3.1 Bestemmingsomschrijving
De voor 'Bedrijf' aangewezen gronden zijn bestemd voor:
-
bedrijven zoals opgenomen in de categorieën 1 en 2 van de bij deze regels behorende bijlage 'Staat van bedrijfsactiviteiten';
-
groothandel in kantoorartikelen, uitsluitend ter plaatse van de aanduiding ‘specifieke vorm van bedrijf - groothandel in kantoorartikelen’;
-
productiegebonden detailhandel;
-
opslag en uitstalling, kantoor- en parkeervoorzieningen ten dienste van de hiervoor genoemde doeleinden;
-
erven en verhardingen;
-
voorzieningen voor verkeer en verblijf.
In de bestemming zijn geen bedrijfswoningen toegestaan.
In de bestemming zijn geluidszoneringsplichtige inrichtingen niet begrepen.
3.2 Bouwregels
3.2.1 Bedrijfsgebouwen
Voor het bouwen van gebouwen gelden de volgende regels:
-
gebouwen mogen uitsluitend binnen het aangegeven bouwvlak worden gebouwd;
-
de goothoogte van gebouwen mag niet meer bedragen dan is aangegeven;
-
de bouwhoogte van gebouwen mag niet meer bedragen dan is aangegeven.
3.2.2 Bouwwerken, geen gebouwen zijnde
Voor het bouwen van bouwwerken, geen gebouwen zijnde, gelden de volgende regels:
-
bouwwerken, geen gebouwen zijnde, mogen worden gebouwd binnen en buiten het bouwvlak;
-
de bouwhoogte van erf- en terreinafscheidingen mag niet meer dan 2 m bedragen, met dien verstande dat de bouwhoogte voor erf- en terreinafscheidingen vóór de voorgevellijn niet meer dan 1 m mag bedragen;
-
de bouwhoogte van overige bouwwerken, geen gebouwen zijnde, mag niet meer bedragen dan 2,5 m.

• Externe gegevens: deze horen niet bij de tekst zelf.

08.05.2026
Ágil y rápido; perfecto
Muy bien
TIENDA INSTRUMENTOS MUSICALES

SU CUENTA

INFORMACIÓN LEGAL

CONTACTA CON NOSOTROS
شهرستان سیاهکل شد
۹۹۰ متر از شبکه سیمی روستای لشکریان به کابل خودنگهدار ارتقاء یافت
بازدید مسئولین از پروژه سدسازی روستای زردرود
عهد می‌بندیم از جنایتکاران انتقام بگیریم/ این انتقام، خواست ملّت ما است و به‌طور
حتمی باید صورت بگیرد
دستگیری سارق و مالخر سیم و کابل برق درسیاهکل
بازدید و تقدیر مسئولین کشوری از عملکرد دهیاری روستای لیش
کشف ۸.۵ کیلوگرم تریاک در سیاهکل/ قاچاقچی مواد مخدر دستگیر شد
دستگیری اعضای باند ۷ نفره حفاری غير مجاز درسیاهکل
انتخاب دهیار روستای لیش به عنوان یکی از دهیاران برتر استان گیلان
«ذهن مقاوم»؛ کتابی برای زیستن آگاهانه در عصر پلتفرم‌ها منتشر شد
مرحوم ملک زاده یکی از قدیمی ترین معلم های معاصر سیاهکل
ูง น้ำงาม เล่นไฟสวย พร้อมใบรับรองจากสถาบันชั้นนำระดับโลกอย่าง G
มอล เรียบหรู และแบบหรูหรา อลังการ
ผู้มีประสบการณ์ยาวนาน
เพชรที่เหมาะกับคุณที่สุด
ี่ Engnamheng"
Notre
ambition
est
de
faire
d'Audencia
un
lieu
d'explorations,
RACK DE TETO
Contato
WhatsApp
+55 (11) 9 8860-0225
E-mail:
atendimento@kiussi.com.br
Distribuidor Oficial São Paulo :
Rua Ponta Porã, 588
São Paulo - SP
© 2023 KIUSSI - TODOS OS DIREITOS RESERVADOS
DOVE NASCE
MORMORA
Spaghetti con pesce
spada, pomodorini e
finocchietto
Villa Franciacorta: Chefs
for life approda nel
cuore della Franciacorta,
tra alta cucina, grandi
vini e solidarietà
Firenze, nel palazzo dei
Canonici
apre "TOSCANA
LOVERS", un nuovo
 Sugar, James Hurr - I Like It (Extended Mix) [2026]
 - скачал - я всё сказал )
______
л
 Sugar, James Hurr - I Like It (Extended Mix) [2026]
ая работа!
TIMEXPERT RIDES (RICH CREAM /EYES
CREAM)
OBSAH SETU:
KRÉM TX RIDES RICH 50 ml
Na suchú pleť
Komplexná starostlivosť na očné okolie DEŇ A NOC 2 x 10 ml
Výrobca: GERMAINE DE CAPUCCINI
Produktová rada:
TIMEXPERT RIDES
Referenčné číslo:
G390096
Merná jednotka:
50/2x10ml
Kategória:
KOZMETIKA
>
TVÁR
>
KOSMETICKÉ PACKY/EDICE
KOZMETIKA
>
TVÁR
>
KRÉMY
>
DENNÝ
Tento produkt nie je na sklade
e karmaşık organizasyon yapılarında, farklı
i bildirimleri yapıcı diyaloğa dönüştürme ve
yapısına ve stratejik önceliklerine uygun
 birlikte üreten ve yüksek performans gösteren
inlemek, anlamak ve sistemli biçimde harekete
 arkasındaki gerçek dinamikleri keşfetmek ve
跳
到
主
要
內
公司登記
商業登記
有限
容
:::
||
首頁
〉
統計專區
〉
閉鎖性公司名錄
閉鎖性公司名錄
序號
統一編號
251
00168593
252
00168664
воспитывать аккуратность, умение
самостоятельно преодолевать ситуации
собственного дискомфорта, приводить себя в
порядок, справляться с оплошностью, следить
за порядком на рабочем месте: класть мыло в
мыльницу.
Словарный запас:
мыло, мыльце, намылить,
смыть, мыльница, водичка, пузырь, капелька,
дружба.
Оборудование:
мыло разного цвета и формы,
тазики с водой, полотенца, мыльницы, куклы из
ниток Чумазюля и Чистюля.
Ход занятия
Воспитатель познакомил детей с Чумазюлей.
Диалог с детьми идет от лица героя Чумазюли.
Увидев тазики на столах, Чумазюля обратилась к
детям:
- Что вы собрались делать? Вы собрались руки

3.3 Specifieke gebruiksregels
Opslag en (uit)stalling van goederen dient binnen het bouwvlak dan wel achter de voorgevellijn plaats te vinden.
3.4 Afwijken van de gebruiksregels
Bij een omgevingsvergunning kan worden afgeweken van het bepaalde in lid 3.1 voor het toestaan in de bestemming 'Bedrijf' van andere bedrijvigheid, zoals genoemd in de bijlage 'Staat van bedrijfsactiviteiten', dan de bedrijvigheid zoals genoemd in lid 3.1 onder a, met dien verstande, dat deze andere bedrijvigheid naar aard en invloed op de omgeving gelijk te stellen dient te zijn met de in lid 3.1 onder a toegelaten bedrijvigheid.